> [Texto de lectura]:

==*==

Llamó a mi hermana y le dijo 'Waleska, tú eres la más madura, la mayor, y yo sé que yo no regreso. Yo les voy a dejar un dinerito y tú vas a ser responsable de tu hermana y mami'. Y así fue", relata Sol Cristal Feliciano.

Agrega que la última vez que habló con Kelvin fue el 11 de noviembre de 2002, dos meses antes de que partiera para Afganistán.

"El llamó a la escuela porque sabía que yo estaba bien asustada. Me dijo '¿cómo está mi bebé?'. Le pedí la bendición, como siempre. Siempre estaba pendiente de mí, de mis estudios, de mi futuro", afirma.

El presentimiento de que iba a emprender una jornada incierta, también llevó a Kelvin a casarse días antes de la partida con el amor de su vida, la joven añasqueña Sharon Feliciano, de quien se enamoró en séptimo grado.

Los jóvenes se casaron en diciembre de 2002 en una sencilla ceremonia civil en Fort Bragg, Carolina del Norte, y guardaban la ilusión de viajar a Puerto Rico cuando Kelvin regresara de Afganistán para casarse por la iglesia.

Pero la sorpresiva muerte del joven artillero y paracaidista en un solitario camino de Orgún, Afganistán, desbarató ese plan. Kelvin, asignado al Tercer Batallón de la Brigada Aerotransportada 504, murió el 28 de junio de 2003, cuando el camión donde viajaba se volcó mientras regresaba de una misión de patrullaje. Tenía 21 años.

"El quería morir como un héroe y así se fue. El era mi primer amor, mi vida y yo para él era lo mismo", expresa la joven viuda.

Frente a la Plaza del Soldado Caído en Acción, en el centro de Añasco, el policía Kelvin Feliciano Feliciano observa la placa incrustada en el monumento con la inscripción "En Afganistán, año 2003, Sargento Kelvin Feliciano Gutiérrez".

Lee las palabras como si se tratara de otra persona y no de su hijo mayor, su querido "Kwai Chang", apodo que le puso poco después de su nacimiento el 10 de enero de 1982 porque le recordaba al personaje de David Carradine en la serie de televisión Kung Fu.

"Cuando él nació yo veía mucho esa serie y se convirtió en algo especial para mí por los consejos y el modo de vida que presentaba y comencé a decirle Kwai Chang porque se quedó calvito", señala.

==*==

> [Datos extraídos]:
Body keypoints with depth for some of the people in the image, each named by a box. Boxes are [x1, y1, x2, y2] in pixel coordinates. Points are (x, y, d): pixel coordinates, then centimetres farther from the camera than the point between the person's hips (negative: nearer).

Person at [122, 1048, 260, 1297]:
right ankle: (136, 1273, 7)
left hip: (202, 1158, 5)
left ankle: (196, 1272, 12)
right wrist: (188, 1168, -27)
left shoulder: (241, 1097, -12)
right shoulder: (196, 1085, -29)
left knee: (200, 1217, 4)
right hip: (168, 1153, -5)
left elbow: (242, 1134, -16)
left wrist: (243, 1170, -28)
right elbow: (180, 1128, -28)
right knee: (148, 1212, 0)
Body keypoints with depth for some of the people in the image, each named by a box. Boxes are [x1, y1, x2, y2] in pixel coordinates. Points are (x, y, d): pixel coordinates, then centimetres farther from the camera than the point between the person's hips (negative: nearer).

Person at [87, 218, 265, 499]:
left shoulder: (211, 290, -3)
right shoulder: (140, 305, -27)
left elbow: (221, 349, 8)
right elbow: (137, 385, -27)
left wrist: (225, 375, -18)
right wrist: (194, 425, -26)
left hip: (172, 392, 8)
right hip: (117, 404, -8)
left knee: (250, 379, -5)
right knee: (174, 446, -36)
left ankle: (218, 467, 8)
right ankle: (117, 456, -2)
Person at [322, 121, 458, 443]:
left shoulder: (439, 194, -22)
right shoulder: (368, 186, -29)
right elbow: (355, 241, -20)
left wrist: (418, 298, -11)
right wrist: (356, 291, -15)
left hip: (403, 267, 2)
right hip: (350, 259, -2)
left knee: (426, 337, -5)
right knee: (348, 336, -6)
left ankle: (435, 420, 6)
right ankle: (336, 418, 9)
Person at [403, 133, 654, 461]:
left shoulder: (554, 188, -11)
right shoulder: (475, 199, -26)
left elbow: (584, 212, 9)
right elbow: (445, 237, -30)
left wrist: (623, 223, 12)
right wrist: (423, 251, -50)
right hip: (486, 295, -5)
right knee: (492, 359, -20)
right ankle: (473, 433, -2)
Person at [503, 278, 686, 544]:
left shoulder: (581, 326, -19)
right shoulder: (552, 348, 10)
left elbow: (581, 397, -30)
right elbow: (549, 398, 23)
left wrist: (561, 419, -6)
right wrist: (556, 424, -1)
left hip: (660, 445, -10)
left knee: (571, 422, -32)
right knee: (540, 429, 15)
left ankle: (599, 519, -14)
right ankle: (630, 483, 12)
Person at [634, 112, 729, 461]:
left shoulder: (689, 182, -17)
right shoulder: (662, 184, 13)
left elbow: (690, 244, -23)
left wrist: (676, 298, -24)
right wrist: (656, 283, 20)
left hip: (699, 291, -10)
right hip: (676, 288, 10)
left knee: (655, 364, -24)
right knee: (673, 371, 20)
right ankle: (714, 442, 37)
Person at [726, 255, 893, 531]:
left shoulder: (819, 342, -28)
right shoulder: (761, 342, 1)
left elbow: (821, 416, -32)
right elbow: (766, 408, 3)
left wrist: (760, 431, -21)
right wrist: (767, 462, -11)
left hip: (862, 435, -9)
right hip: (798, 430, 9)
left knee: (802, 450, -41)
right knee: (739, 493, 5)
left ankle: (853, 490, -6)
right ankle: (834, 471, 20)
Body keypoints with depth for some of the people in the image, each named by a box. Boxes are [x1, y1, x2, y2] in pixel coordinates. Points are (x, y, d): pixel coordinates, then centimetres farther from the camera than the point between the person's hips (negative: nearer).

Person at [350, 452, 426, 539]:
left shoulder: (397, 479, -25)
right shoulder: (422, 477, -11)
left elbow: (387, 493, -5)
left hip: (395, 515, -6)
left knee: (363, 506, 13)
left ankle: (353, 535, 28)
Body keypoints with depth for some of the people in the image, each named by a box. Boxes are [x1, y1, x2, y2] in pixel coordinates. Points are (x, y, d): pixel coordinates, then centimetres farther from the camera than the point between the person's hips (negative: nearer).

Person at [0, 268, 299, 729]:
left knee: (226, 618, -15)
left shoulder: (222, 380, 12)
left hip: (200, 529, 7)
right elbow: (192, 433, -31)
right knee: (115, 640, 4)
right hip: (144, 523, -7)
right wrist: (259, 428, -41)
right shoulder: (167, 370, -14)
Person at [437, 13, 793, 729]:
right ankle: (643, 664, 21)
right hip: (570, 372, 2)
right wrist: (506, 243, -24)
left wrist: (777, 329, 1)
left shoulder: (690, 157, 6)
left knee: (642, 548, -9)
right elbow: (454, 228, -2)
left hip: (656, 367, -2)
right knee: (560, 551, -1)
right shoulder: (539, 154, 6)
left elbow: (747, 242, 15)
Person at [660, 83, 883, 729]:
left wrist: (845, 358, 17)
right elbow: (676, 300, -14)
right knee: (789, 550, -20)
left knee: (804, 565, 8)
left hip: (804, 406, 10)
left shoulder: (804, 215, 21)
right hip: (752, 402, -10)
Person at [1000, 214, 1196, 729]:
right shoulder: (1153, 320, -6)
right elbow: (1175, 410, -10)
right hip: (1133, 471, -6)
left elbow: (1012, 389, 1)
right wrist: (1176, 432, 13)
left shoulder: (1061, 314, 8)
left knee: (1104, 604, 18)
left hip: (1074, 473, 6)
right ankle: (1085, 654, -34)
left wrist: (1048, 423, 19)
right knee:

==*==

> [Tareas del ejercicio]:
a) Cita del texto sobre Kelvin Feliciano Gutiérrez el fragmento que comienza con "Los jóvenes se" y sigue hasta "por la iglesia.".
b) Resume en dos oraciones el texto sobre Kelvin Feliciano Gutiérrez.
c) Prosigue el texto sobre Kelvin Feliciano Gutiérrez a partir de su última oración.

> [Respuestas]:
a)
Los jóvenes se casaron en diciembre de 2002 en una sencilla ceremonia civil en Fort Bragg, Carolina del Norte, y guardaban la ilusión de viajar a Puerto Rico cuando Kelvin regresara de Afganistán para casarse por la iglesia.

b) Kelvin Feliciano Gutiérrez, artillero y paracaidista asignado al Tercer Batallón de la Brigada Aerotransportada 504, murió a los 21 años el 28 de junio de 2003 en Orgún, Afganistán, cuando se volcó el camión en que regresaba de una misión de patrullaje. Antes de partir se casó con Sharon Feliciano en Fort Bragg y encargó a su hermana Waleska que se responsabilizara de su otra hermana y de su madre, y hoy su padre contempla la placa con su nombre en la Plaza del Soldado Caído en Acción de Añasco.

c)
Feliciano, un agente de la Policía de Puerto Rico adscrito en Aguada, describe a su hijo como un joven humilde, cariñoso, buen estudiante, a quien le gustaba pescar y jugar baloncesto y balompié.

"Era bien apegado a mí, bien apegado. Cuando su mamá se fue para Estados Unidos después del divorcio, él se quedó conmigo un tiempo, pero luego lo mandé para allá para que cuidara a las nenas, como hermano mayor", relata.

Sylvia Planell, quien se graduó con Kelvin en el 2000 de la escuela superior Luis Muñoz Marín de Añasco, lo recuerda como juguetón y buen amigo.

"Era bien chulito con todo el mundo, superalegre; siempre estaba hablando, riéndose, halándome el pelo", afirma.

La pasión de Kelvin, según su padre, era la milicia y su meta era convertirse en tirador experto y paracaidista, cosas que logró en el Ejército. A los 15 años ingresó al programa militar ROTC en el estado de la Florida y luego, del 1999 al 2000, se convirtió en Primer Comandante de los cadetes del ROTC en la escuela superior de Añasco.

William Román, director del Junior ROTC en esa escuela, dijo que escogieron a Kelvin para el puesto por su disciplina y liderazgo.

"El era bien responsable, bien educado y tenía postura militar. Era un muchacho respetuoso, buen estudiante y tenía sus metas definidas", destaca el veterano de la guerra de Vietnam.

La última vez que padre e hijo se vieron fue en noviembre de 2002, cuando Kelvin visitó la Isla al ser activado para Afganistán.

"Por mis convicciones cristianas, decidí hablarle de un sinnúmero de temas y una de ellas fue la muerte y lo que era la vida eterna. Lo quise preparar bien. El entendía lo que enfrentaba y estaba tranquilo, sé que estuvo preparado para morir", expresa.

Aunque al principio Kelvin tenía planes de hacer una carrera militar, su padre señaló que la distancia, la inseguridad y los deseos de estar con su esposa lo abrumaron y, antes de morir, hablaba de su deseo de regresar a una vida normal junto a sus seres queridos.

"Aunque físicamente no está con nosotros, siempre está en nuestras conversaciones. Me siento muy orgulloso de que Kwai Chang haya servido con honor, que haya muerto con las botas puestas. Fue muy valiente y sus hermanas sienten mucha admiración por él. Es nuestro héroe", recalca Feliciano.